--- START ---

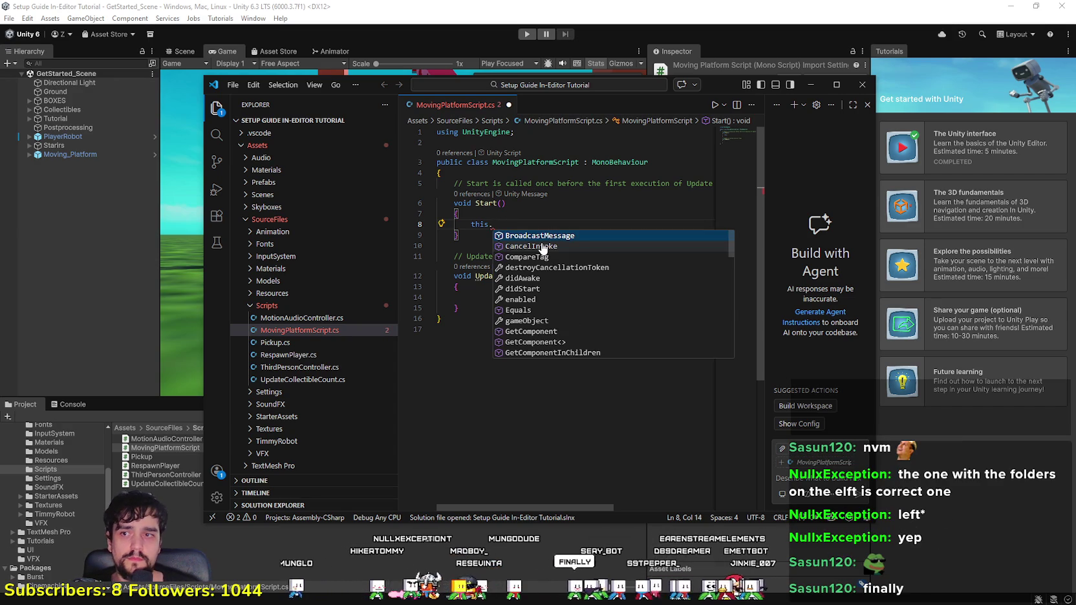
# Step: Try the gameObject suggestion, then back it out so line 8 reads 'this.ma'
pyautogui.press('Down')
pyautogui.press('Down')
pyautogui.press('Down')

--- END ---
--- START ---

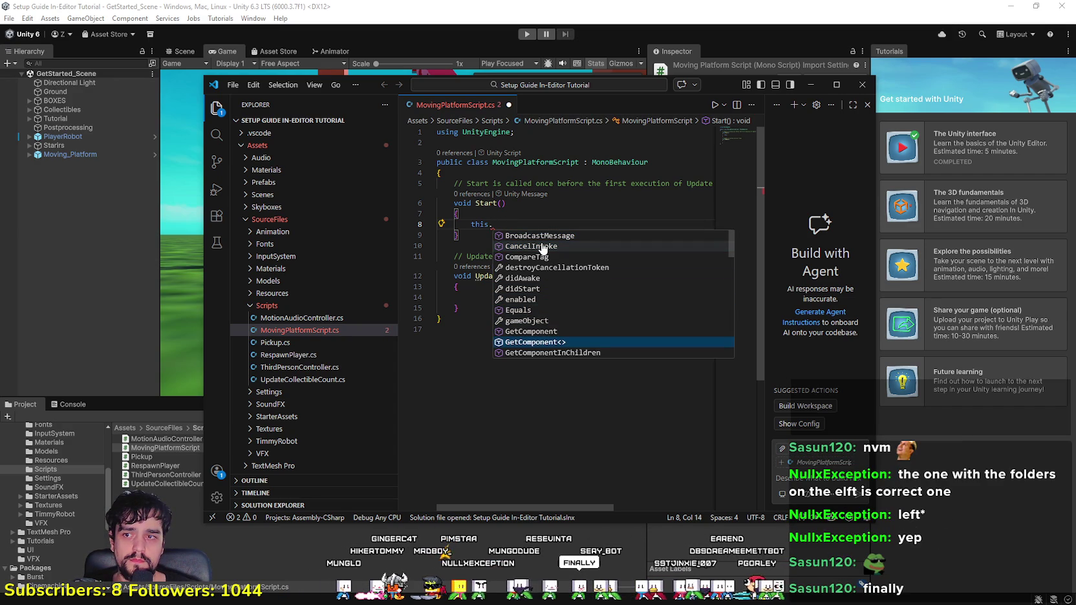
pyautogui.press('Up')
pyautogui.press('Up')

--- END ---
--- START ---

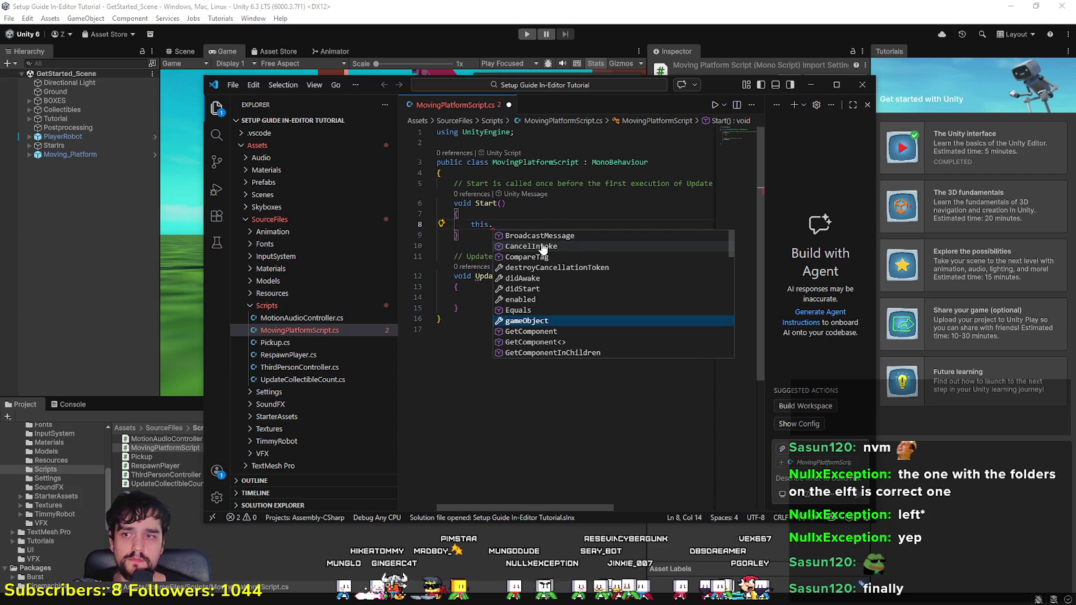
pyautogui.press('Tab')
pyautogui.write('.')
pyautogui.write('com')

--- END ---

→ **EXERCISE DIRECTIONS**
Your answer should be the lines above, from the line containing "pyautogui.press('Tab')" up to and including the line containing "pyautogui.write('com')", reproduced exactly and with nothing else.

→ **SOLUTION TO THIS EXERCISE**
pyautogui.press('Tab')
pyautogui.write('.')
pyautogui.write('com')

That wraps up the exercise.